Johannes Frisk deu de ombros.

— Isso quer dizer que você não sabe ou que não está nem aí?

— Que eu não sei.

— Tudo bem. Se eu disser que o seu artigo é mentiroso e que a Salander não tem nada a ver com esteróides anabolizantes, você vai responder o quê?

— Que eu não posso provar o contrário.

— Exato. Isso quer dizer que, segundo você, a gente pode publicar um artigo que talvez seja mentiroso só porque não temos nada em contrário.

— Não, a gente tem uma responsabilidade jornalística. Mas sempre se deve achar um equilíbrio. Não dá para deixar de publicar alguma coisa que uma fonte afirma expressamente.

— Essa é uma filosofia. A gente também pode se perguntar por que a fonte quer divulgar essa informação. Deixe eu explicar por que dei ordem para que tudo o que diz respeito à Salander passe pela minha mesa. Tenho informações particulares sobre esse assunto que mais ninguém aqui no SMP tem. O jurídico foi informado de que eu detenho essas informações e que não posso discuti-las com eles. A Millennium vai publicar uma matéria e, por contrato, não posso revelar nada ao SMP, embora eu esteja trabalhando aqui. Obtive essa informação na qualidade de diretora da Millennium e, no momento, estou numa situação delicada. Você entende o que quero dizer?

— Sim.

— E o que eu sei através Millennium me autoriza, sem hesitação, a declarar que esse artigo é mentiroso e visa prejudicar a Lisbeth Salander antes do julgamento.

— E difícil prejudicar mais a Lisbeth Salander. Com todas as revelações que já foram feitas sobre ela...

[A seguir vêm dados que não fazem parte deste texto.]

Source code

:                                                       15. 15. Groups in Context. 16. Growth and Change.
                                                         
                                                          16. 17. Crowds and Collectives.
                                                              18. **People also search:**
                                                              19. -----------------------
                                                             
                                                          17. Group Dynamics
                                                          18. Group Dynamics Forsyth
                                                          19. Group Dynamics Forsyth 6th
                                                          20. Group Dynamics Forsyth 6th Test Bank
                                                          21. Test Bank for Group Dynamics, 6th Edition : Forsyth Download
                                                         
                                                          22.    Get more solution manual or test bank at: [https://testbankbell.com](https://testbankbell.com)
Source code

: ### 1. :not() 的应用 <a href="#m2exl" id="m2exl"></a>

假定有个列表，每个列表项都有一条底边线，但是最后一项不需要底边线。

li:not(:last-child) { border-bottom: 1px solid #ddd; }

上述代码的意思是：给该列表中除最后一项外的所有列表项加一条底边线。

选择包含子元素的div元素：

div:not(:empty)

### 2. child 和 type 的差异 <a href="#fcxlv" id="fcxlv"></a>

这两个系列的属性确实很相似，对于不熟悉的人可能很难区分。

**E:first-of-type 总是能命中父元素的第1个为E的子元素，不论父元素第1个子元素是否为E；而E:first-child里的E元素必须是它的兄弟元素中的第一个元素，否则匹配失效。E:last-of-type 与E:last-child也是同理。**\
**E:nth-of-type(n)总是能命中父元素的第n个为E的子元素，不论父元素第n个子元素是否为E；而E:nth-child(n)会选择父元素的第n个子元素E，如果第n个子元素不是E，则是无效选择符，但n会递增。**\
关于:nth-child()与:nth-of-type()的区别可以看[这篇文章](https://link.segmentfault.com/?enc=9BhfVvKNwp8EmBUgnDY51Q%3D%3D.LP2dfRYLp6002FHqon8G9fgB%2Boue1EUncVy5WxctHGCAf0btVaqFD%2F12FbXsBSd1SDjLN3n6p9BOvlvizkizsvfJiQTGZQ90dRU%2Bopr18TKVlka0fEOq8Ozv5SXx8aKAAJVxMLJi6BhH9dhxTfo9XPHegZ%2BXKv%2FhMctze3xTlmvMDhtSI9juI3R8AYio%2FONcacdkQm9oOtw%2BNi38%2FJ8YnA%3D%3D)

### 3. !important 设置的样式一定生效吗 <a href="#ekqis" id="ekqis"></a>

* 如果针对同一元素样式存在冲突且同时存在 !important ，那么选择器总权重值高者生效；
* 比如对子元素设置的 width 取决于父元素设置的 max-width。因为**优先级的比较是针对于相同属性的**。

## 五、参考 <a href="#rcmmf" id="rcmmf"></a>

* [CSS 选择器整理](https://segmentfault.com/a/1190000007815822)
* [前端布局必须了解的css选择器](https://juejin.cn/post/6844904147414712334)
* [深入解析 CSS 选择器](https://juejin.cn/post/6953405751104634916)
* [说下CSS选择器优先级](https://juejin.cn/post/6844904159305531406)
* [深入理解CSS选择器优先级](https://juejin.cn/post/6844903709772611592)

— Revelações que são, na maioria, mentirosas e deturpadas. O Hans Faste é uma das principais fontes de todas essas revelações de que Lisbeth Salander seria uma lésbica paranóica e violenta que mexe com satanismo e sadomasoquismo. E a mídia engoliu a versão do Faste apenas porque ele é uma fonte aparentemente séria e porque sempre é divertido escrever sobre sexo Agora ele está enveredando por outra linha de tiro, que pretende condenar a Lisbeth Salander perante a opinião pública, e ele quer que o SMP contribua nessa divulgação. Lamento, mas não sob o meu comando.

— Entendo.

— Tem certeza? Ótimo. Então posso resumir o meu discurso numa só frase. A sua missão como jornalista é questionar e manter um olhar crítico, e não repetir tolamente qualquer declaração, mesmo que ela venha de um figurão das altas esferas administrativas. Você é um redator de primeira, mas seu talento não vai ter valor nenhum se você se esquecer da sua missão.

— Certo.

— Pretendo invalidar este artigo.

— Tudo bem.

— Ele não se sustenta. Não acredito no que ele diz.

— Entendo.

— Isso não significa que eu não confie em você.

— Obrigado.

— Por isso vou te mandar de volta para a sua mesa com a proposta de um outro artigo.

— Ah, é?

— Tem a ver com o meu contrato com a Millennium. Eu não posso revelar o que sei sobre o caso da Lisbeth Salander. Ao mesmo tempo, sou redatora-chefe de um jornal que está sujeito a dar uma tremenda pisada na bola, já que a redação não dispõe das mesmas informações que eu.

— Humm.

— Isso não é bom. Estamos numa situação única, que só diz respeito à Salander. Por isso resolvi escolher um jornalista e guiá-lo na direção certa para a gente não ficar com cara de bobo quando a Millennium sair.

— E você acha que a Millennium vai publicar algo excepcional sobre a Salander?

— Eu não acho. Eu sei. A Millennium está preparando um furo que vai dar uma reviravolta completa no caso Salander, e eu fico doida por não poder publicar a matéria. Porém isso é impossível.

— Mas você disse que vai rejeitar o meu texto porque sabe que ele esta errado. - Então significa que você já está sabendo que existe alguma coisa no caso que os outros jornalistas deixaram passar.

- Exato.

- Me desculpe, mas é difícil acreditar que a mídia sueca inteirinha

tenha caído numa armadilha dessas...

- A Lisbeth Salander foi vítima de uma perseguição da mídia. Em casos assim, as regras deixam de ter valor e qualquer bobagem pode ir parar na primeira página.

— Você está dizendo que a Salander não é o que aparenta ser.

— Tente imaginar que ela é inocente das acusações que estão lhe fazendo, que a imagem dela, construída pelas manchetes sensacionalistas, é falsa e que estão envolvidas forças bem diferentes das que se viram até agora.

— Você está dizendo que esse é o caso? Erika Berger fez que sim com a cabeça.